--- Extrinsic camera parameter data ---
—————

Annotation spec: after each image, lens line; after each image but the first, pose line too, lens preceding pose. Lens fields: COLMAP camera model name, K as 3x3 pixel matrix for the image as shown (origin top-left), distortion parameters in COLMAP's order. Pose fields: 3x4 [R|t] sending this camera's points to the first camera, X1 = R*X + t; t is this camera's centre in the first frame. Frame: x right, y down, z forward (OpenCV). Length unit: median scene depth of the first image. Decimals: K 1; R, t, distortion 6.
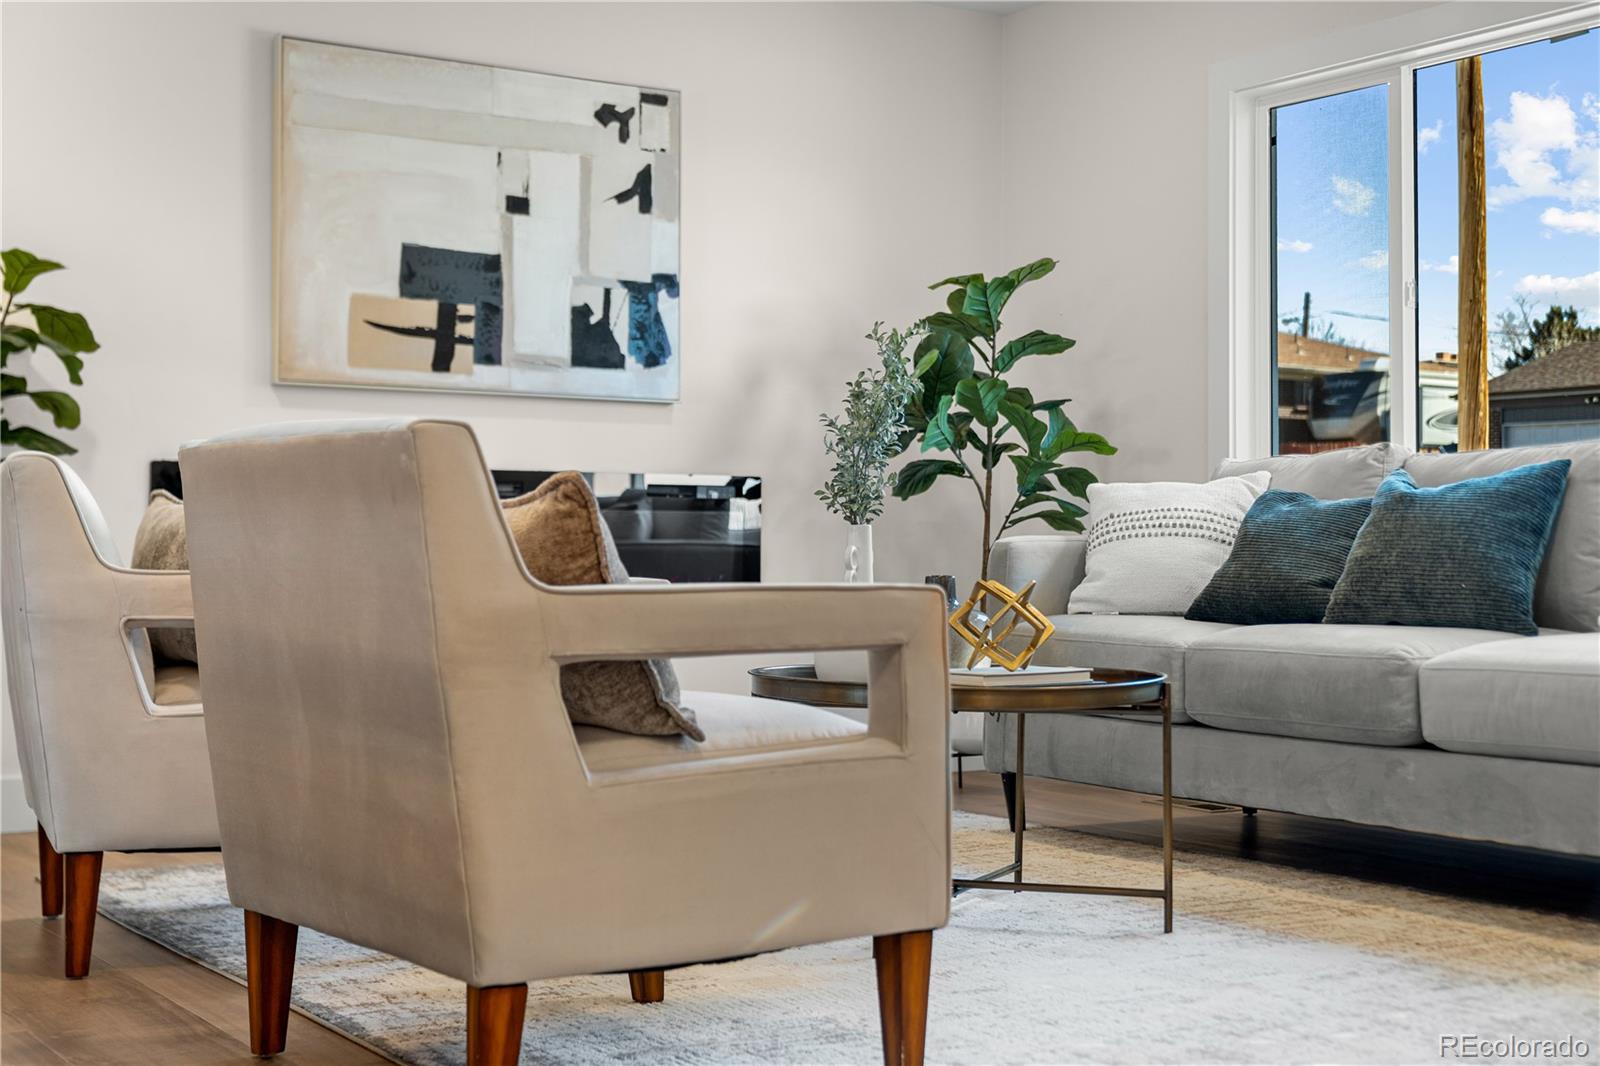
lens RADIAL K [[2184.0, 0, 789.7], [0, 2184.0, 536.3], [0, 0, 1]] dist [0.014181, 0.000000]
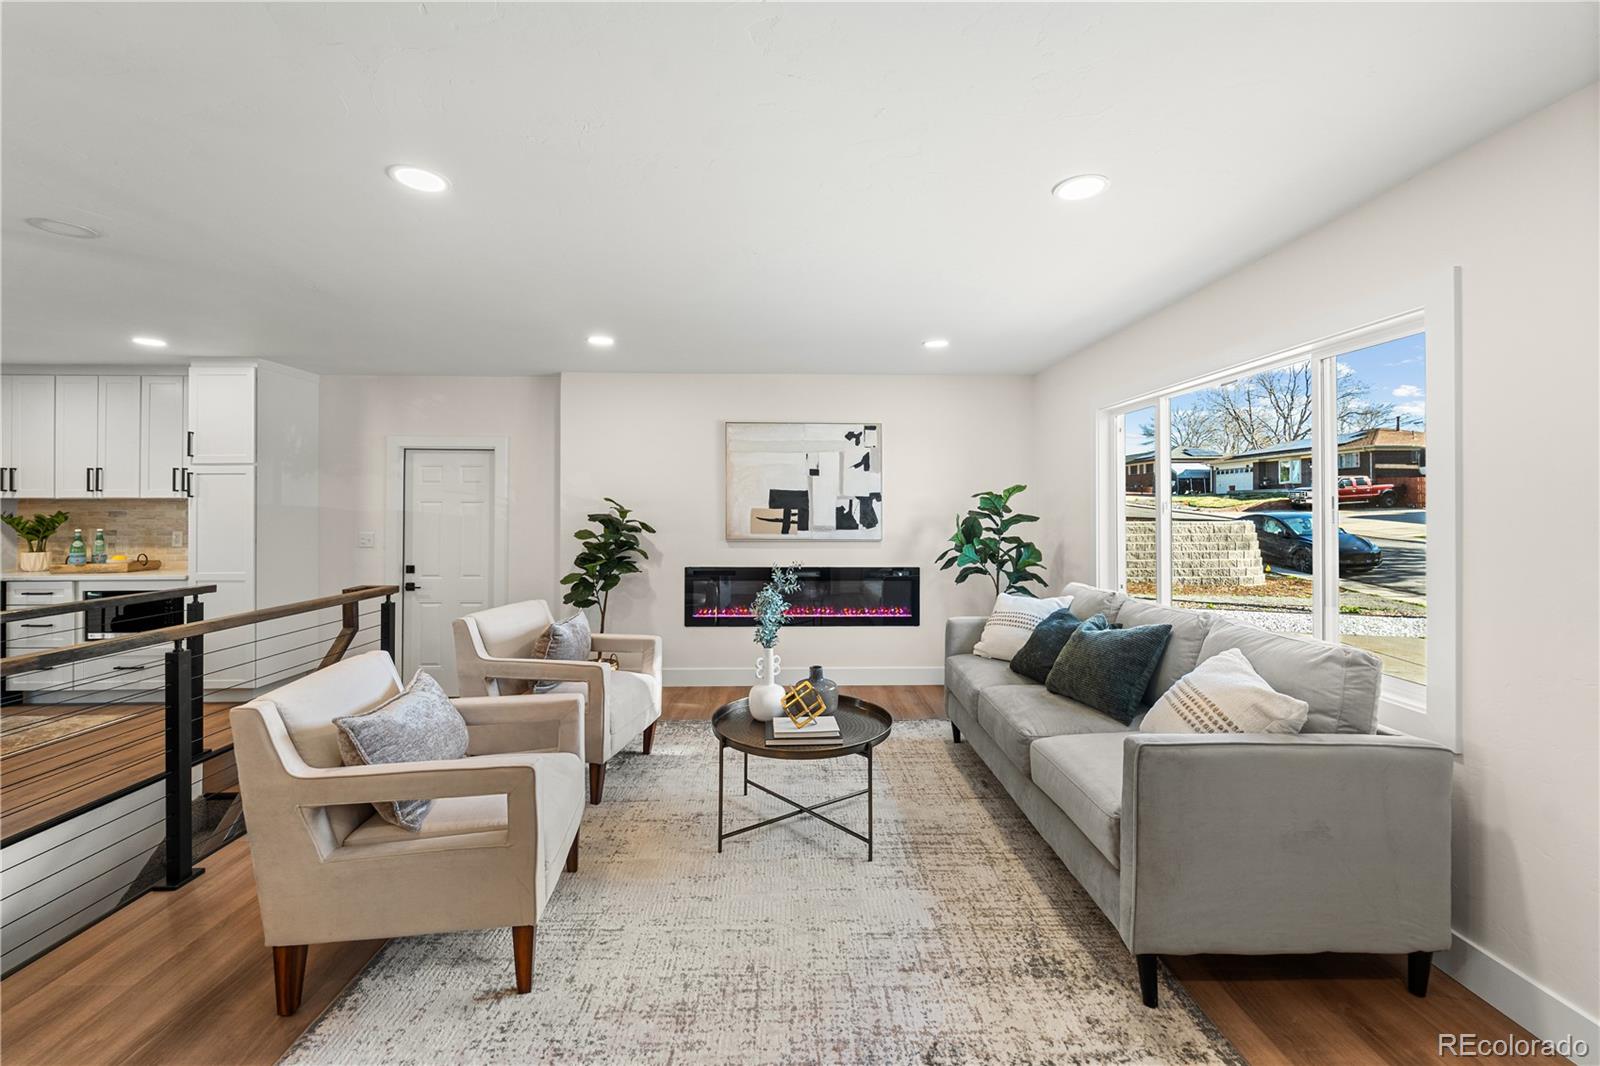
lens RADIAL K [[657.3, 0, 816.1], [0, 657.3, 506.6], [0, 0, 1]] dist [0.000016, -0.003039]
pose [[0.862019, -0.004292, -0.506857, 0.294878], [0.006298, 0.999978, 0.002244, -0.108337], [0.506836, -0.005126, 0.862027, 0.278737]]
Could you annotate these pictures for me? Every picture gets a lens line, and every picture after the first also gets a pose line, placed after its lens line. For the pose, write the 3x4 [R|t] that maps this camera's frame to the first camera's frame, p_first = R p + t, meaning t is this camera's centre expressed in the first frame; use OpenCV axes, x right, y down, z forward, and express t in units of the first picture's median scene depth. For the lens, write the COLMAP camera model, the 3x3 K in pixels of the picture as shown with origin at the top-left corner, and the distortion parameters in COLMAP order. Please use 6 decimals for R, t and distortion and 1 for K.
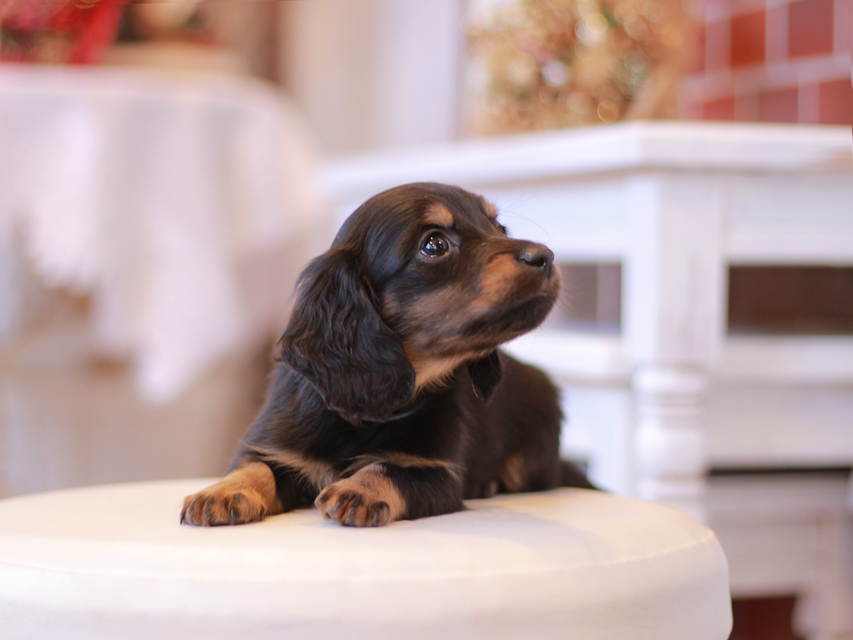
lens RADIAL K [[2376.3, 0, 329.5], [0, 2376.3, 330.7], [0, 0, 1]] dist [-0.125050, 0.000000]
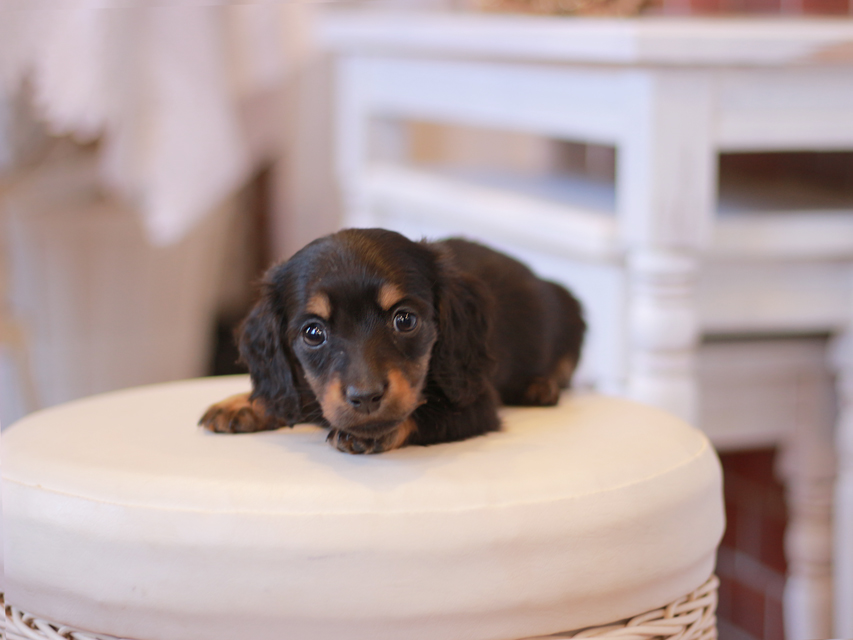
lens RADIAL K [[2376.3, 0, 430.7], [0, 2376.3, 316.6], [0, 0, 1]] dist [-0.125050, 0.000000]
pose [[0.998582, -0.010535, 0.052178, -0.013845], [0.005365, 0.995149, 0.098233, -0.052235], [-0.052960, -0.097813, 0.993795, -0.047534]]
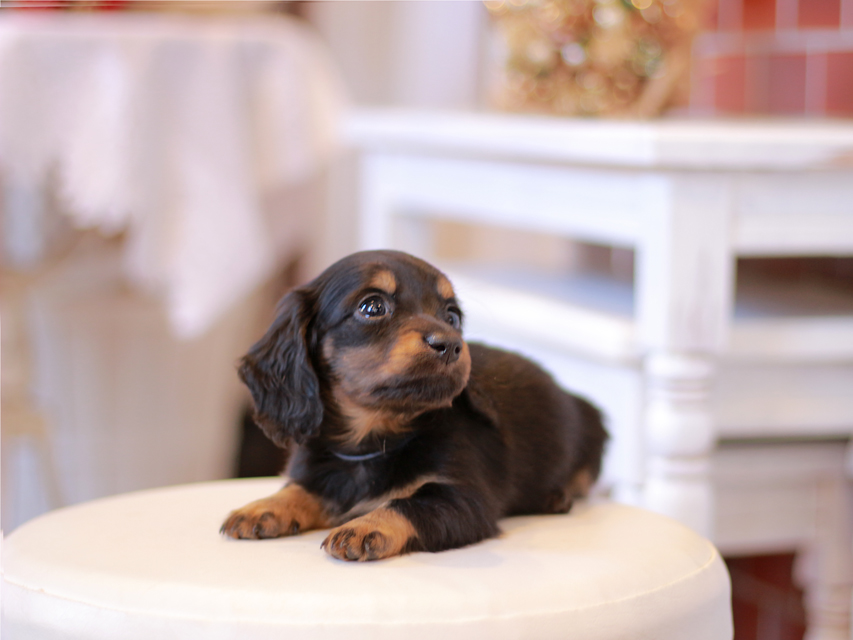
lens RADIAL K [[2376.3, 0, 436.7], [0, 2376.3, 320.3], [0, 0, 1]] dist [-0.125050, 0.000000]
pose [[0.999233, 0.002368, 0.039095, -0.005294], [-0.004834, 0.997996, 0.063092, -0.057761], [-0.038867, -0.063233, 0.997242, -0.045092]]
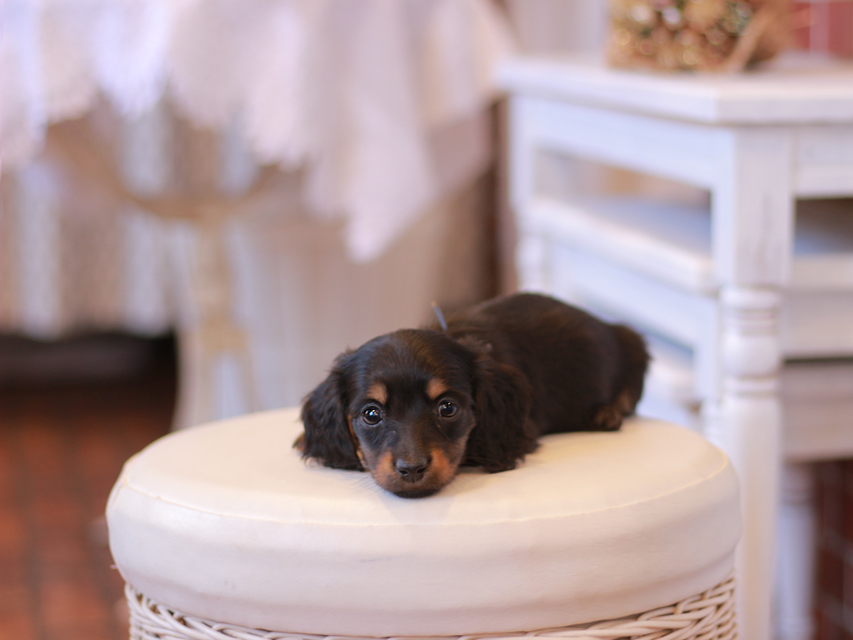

—————

--- What you should do ---
Write out these records again with "lens line" swapped for "optics line" everywhere it appears, changing nothing else, and leave the pictures out.

--- Written solution ---
Annotation spec: after each image, optics line; after each image but the first, pose line too, lens preceding pose. Lens fields: COLMAP camera model name, K as 3x3 pixel matrix for the image as shown (origin top-left), distortion parameters in COLMAP's order. Pose fields: 3x4 [R|t] sending this camera's points to the first camera, X1 = R*X + t; t is this camera's centre in the first frame. Frame: x right, y down, z forward (OpenCV). Length unit: median scene depth of the first image. Decimals: K 1; R, t, distortion 6.
lens RADIAL K [[2184.0, 0, 789.7], [0, 2184.0, 536.3], [0, 0, 1]] dist [0.014181, 0.000000]
lens RADIAL K [[657.3, 0, 816.1], [0, 657.3, 506.6], [0, 0, 1]] dist [0.000016, -0.003039]
pose [[0.862019, -0.004292, -0.506857, 0.294878], [0.006298, 0.999978, 0.002244, -0.108337], [0.506836, -0.005126, 0.862027, 0.278737]]
Could you annotate these pictures for me? Every picture gets a optics line, and every picture after the first also gets a pose line, placed after its optics line. For the pose, write the 3x4 [R|t] that maps this camera's frame to the first camera's frame, p_first = R p + t, meaning t is this camera's centre expressed in the first frame; use OpenCV axes, x right, y down, z forward, and express t in units of the first picture's median scene depth. For the lens, write the COLMAP camera model, the 3x3 K in pixels of the picture as shown with origin at the top-left corner, and the distortion parameters in COLMAP order. Please use 6 decimals for R, t and distortion and 1 for K.
lens RADIAL K [[2376.3, 0, 329.5], [0, 2376.3, 330.7], [0, 0, 1]] dist [-0.125050, 0.000000]
lens RADIAL K [[2376.3, 0, 430.7], [0, 2376.3, 316.6], [0, 0, 1]] dist [-0.125050, 0.000000]
pose [[0.998582, -0.010535, 0.052178, -0.013845], [0.005365, 0.995149, 0.098233, -0.052235], [-0.052960, -0.097813, 0.993795, -0.047534]]
lens RADIAL K [[2376.3, 0, 436.7], [0, 2376.3, 320.3], [0, 0, 1]] dist [-0.125050, 0.000000]
pose [[0.999233, 0.002368, 0.039095, -0.005294], [-0.004834, 0.997996, 0.063092, -0.057761], [-0.038867, -0.063233, 0.997242, -0.045092]]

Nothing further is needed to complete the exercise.